Watch: Cabrera turns intentional walk into RBI single

Tony Paul
The Detroit News

Detroit — Major League Baseball, in its constant quest to speed up the pace of play, has OK’d a change to the intentional walk.

Forever, a pitcher would have to throw intentionally wide pitches before the batter would then take his base. But not anymore. Starting this season, if a manager wants to put a guy on, all he’ll have to do is signal from the dugout, and it’s a done deal.
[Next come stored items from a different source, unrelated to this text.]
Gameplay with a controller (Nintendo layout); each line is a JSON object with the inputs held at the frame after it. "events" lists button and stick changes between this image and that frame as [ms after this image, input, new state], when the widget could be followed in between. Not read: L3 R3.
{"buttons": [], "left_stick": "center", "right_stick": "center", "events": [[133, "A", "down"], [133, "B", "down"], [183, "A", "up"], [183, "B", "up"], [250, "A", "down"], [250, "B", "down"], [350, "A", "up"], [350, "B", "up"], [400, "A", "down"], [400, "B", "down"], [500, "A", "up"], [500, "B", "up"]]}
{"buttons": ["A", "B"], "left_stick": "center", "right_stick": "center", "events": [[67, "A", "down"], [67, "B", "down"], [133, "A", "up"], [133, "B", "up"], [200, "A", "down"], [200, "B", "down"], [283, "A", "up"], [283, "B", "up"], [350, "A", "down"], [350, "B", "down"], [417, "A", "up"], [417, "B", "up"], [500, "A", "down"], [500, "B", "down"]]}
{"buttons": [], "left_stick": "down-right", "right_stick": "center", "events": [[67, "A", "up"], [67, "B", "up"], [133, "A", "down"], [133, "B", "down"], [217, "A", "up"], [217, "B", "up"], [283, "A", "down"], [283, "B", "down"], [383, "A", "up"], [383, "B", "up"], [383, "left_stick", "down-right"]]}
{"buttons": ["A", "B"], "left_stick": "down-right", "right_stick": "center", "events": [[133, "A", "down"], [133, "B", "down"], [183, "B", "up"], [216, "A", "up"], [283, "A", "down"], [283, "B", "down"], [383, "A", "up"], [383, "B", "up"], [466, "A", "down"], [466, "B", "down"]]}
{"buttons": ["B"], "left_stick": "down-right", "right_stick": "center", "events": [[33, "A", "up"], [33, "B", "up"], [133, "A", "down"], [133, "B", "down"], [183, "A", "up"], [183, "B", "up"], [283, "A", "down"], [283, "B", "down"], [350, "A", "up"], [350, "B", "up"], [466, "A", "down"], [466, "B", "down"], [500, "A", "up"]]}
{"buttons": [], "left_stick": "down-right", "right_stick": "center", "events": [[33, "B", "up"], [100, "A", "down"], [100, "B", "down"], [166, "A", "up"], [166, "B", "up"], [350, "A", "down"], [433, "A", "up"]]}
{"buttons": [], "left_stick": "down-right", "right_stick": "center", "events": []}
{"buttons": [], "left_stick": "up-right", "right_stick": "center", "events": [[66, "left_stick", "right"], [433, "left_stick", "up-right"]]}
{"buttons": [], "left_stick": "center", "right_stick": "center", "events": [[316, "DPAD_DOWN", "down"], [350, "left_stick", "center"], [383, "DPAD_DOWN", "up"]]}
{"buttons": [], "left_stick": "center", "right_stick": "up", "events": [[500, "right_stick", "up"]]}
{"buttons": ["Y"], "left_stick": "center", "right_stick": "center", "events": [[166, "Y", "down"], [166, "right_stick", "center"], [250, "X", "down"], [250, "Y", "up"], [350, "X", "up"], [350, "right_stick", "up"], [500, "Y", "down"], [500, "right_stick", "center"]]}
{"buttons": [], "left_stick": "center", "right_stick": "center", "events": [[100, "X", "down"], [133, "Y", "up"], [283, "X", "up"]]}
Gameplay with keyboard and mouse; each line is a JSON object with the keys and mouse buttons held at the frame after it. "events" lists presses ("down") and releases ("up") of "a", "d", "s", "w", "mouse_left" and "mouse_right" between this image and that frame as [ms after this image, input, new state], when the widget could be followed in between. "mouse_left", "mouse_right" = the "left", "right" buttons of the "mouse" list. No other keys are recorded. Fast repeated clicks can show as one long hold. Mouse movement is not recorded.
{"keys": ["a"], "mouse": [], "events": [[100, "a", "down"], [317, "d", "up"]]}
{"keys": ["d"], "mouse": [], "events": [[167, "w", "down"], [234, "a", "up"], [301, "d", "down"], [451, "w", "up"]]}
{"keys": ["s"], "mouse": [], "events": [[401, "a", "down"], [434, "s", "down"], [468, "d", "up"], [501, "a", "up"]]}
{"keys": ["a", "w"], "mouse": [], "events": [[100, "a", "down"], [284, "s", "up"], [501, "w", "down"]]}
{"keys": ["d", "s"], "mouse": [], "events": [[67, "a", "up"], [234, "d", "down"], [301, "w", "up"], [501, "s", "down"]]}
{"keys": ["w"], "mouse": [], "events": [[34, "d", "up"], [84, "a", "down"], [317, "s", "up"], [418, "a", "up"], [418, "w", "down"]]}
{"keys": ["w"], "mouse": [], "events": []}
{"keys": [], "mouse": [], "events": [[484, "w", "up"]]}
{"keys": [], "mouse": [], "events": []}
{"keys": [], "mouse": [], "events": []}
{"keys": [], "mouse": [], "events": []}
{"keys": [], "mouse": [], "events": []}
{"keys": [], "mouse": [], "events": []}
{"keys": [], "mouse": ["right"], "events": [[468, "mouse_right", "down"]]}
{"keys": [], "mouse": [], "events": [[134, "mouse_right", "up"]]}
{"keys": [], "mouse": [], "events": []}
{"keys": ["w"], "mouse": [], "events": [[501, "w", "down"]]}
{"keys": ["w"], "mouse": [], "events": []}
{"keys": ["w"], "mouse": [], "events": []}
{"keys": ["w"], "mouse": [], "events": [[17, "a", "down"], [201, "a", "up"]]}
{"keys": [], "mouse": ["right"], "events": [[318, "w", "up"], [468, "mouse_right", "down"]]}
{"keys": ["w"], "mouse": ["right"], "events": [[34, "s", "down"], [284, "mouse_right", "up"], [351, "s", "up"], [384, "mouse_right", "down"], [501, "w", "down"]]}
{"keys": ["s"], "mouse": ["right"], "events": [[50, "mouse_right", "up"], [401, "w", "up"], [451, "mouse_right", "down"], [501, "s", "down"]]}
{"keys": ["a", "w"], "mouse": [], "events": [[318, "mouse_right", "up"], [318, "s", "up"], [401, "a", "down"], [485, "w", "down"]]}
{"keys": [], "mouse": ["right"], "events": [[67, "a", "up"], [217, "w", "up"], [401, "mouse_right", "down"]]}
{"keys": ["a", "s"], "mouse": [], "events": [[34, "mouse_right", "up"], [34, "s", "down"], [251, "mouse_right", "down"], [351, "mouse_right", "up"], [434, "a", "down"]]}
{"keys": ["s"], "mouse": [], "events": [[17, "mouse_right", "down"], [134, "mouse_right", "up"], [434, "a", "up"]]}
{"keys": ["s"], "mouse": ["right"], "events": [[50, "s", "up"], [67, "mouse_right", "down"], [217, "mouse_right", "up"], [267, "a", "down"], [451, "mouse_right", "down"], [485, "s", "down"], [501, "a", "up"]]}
No more wasted pitches.

Seems minor enough, right?

Not so fast.

While it’s rather rare, intentional walks gone wrong have had an impact on games before.

Like that time in 2006 when Miguel Cabrera, then with the Florida Marlins, took a whack at a wide pitch and turned it into an RBI single.

Or that time in 2015 a wild pitch led to an extra base for Tigers base runner Anthony Gose.

Or that time last season when a wild pitch actually led to a run for the Tigers.

And, of course, who could forget the climactic scene in “The Bad News Bears”?

Again, those instances are few and far between, enough that MLB and the Players Association figure it’s not altering the game much by doing away with the four intentionally wide pitches.

Compared to other ideas MLB is tossing around — like starting extra innings with a runner on second base, like some slow-pitch, softball beer league — this one’s pretty tame.

But it still is a significant alteration, as the above videos prove.